Konzernumbau
Unilever baut tausende Stellen in Europa ab

Der Mischkonzern Unilever will in Europa mittelfristig 10 000 bis 12 000 Stellen abbauen. Welche Auswirkungen in Deutschland zu erwarten sind, ist nach Konzern-Angaben noch unklar. Sicher ist allerdings, dass eine gemeinsame Struktur für Deutschland, Österreich und die Schweiz gefunden werden soll.

HB HAMBURG. Entsprechende Meldungen wurden am Mittwoch in Hamburg von einer Sprecherin der deutschen Unilever-Organisation bestätigt. Es handele sich dabei um die regionale Umsetzung der Unilever-Ankündigung von Anfang August, weltweit rund 20 000 Stellen zu streichen, um den Konzern effizienter zu machen. Unilever-Chef Patrick Cescau hatte bei einer Präsentation angekündigt, die Margen durch verbesserte Strukturen in der Produktions- und Logistikkette sowie der Verwaltung zu erhöhen.

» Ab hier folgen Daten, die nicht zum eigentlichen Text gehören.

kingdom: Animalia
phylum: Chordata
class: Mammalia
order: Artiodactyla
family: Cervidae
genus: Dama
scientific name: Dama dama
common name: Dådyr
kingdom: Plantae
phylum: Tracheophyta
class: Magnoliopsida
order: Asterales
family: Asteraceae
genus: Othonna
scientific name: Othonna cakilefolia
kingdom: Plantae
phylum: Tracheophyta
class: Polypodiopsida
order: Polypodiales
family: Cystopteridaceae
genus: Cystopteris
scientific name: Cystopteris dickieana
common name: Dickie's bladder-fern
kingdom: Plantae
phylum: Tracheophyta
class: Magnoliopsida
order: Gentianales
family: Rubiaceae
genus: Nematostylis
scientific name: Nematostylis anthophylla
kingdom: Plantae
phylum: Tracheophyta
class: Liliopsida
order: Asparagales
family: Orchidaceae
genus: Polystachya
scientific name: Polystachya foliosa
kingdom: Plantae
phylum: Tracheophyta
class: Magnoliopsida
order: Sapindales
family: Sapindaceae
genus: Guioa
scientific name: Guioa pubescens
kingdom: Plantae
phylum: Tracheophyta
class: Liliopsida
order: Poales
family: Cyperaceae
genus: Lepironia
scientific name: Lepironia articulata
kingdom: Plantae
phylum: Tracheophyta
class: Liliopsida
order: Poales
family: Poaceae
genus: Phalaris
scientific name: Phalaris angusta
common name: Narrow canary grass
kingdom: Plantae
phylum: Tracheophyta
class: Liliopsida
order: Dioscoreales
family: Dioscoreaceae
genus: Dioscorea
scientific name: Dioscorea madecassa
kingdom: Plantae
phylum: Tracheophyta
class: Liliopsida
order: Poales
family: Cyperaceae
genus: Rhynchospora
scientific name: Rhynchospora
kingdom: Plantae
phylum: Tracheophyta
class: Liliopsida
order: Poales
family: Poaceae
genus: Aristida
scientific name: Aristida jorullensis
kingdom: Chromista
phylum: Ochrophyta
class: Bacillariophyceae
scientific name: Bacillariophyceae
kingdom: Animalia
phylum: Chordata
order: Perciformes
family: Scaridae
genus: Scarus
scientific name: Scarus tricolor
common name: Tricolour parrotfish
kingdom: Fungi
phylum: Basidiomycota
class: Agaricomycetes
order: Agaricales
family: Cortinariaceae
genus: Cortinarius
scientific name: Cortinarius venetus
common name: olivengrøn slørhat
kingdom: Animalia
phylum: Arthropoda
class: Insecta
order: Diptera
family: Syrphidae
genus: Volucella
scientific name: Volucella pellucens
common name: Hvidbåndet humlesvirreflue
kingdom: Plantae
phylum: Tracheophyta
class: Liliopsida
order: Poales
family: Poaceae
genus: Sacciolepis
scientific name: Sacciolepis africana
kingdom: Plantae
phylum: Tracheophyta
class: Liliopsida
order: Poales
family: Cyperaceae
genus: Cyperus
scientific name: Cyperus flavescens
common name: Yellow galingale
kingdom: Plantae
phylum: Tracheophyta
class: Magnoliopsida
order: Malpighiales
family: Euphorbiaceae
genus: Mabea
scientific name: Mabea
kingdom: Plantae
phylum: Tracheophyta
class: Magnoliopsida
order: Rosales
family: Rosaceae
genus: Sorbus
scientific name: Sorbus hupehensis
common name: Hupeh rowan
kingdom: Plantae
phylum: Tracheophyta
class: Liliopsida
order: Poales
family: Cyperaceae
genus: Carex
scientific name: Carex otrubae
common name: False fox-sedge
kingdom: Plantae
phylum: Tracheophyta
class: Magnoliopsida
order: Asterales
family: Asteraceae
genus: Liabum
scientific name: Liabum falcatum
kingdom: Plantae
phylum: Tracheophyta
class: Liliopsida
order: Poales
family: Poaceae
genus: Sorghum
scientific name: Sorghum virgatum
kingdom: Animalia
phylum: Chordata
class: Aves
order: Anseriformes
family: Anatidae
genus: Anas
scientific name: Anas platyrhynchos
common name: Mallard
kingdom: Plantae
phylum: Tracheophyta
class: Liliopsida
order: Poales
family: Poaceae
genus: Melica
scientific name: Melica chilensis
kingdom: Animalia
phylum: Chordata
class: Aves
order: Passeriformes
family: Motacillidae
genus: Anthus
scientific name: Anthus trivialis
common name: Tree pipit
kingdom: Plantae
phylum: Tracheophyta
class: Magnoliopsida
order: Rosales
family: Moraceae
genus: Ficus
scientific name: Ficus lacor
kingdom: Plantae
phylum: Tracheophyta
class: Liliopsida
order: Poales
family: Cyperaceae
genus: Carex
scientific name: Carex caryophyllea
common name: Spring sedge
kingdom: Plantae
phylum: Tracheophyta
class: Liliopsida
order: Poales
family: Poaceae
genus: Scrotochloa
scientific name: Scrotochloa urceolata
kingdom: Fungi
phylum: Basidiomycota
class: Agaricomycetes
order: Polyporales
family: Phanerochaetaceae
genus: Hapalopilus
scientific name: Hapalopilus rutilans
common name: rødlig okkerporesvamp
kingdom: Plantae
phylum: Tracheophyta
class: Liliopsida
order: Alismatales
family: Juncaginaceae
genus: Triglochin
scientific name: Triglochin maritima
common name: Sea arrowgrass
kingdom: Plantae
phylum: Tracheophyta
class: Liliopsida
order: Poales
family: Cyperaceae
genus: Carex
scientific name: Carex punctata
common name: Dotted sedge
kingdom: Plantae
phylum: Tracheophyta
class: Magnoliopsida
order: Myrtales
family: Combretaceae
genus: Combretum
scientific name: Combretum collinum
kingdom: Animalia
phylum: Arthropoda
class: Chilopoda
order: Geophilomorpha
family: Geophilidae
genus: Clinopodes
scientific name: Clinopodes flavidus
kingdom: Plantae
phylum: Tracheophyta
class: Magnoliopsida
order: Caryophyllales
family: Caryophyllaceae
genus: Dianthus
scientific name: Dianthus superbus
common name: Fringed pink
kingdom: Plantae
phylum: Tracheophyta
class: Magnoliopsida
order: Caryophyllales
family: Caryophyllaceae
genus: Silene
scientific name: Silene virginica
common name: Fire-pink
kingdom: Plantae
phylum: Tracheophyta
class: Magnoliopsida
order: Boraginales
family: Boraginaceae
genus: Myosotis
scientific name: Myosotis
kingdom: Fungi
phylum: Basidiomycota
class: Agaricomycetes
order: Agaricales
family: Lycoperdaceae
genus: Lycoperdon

Gleichzeitig gab Unilever bekannt, dass eine gemeinsame Länderstruktur für Deutschland, Österreich und die Schweiz gefunden werden soll, ebenfalls ein Teil des geplanten Restrukturierungsprogramms. Konkrete Einzelheiten zu den Plänen sollen unter der Leitung des deutschen Unilever-Chefs Henning Rehder bis zum Ende des Jahres erarbeitet werden. Vorerst werde sich für die Handelspartner und Lieferanten nichts ändern.

Die Gewerkschaft Nahrung-Genuss-Gaststätten (NGG) erklärte, sie betrachte die Entwicklung bein Unilever mit Sorge. „Wir werden uns zu wehren wissen“, sagte NGG-Chef Franz-Josef Möllenberg. Es seien bereits europaweite Proteste geplant. Unilever ist einer der weltgrößten Konzerne für Konsumartikel, vor allem Lebensmittel und Körperpflege- und Reinigungsprodukte. Zu den bekanntesten Unilever- Marken gehören Knorr, Flora, Dove, Omo, Lux und Domestos. Der Konzern beschäftigt weltweit rund 179 000 Mitarbeiter in 100 Ländern.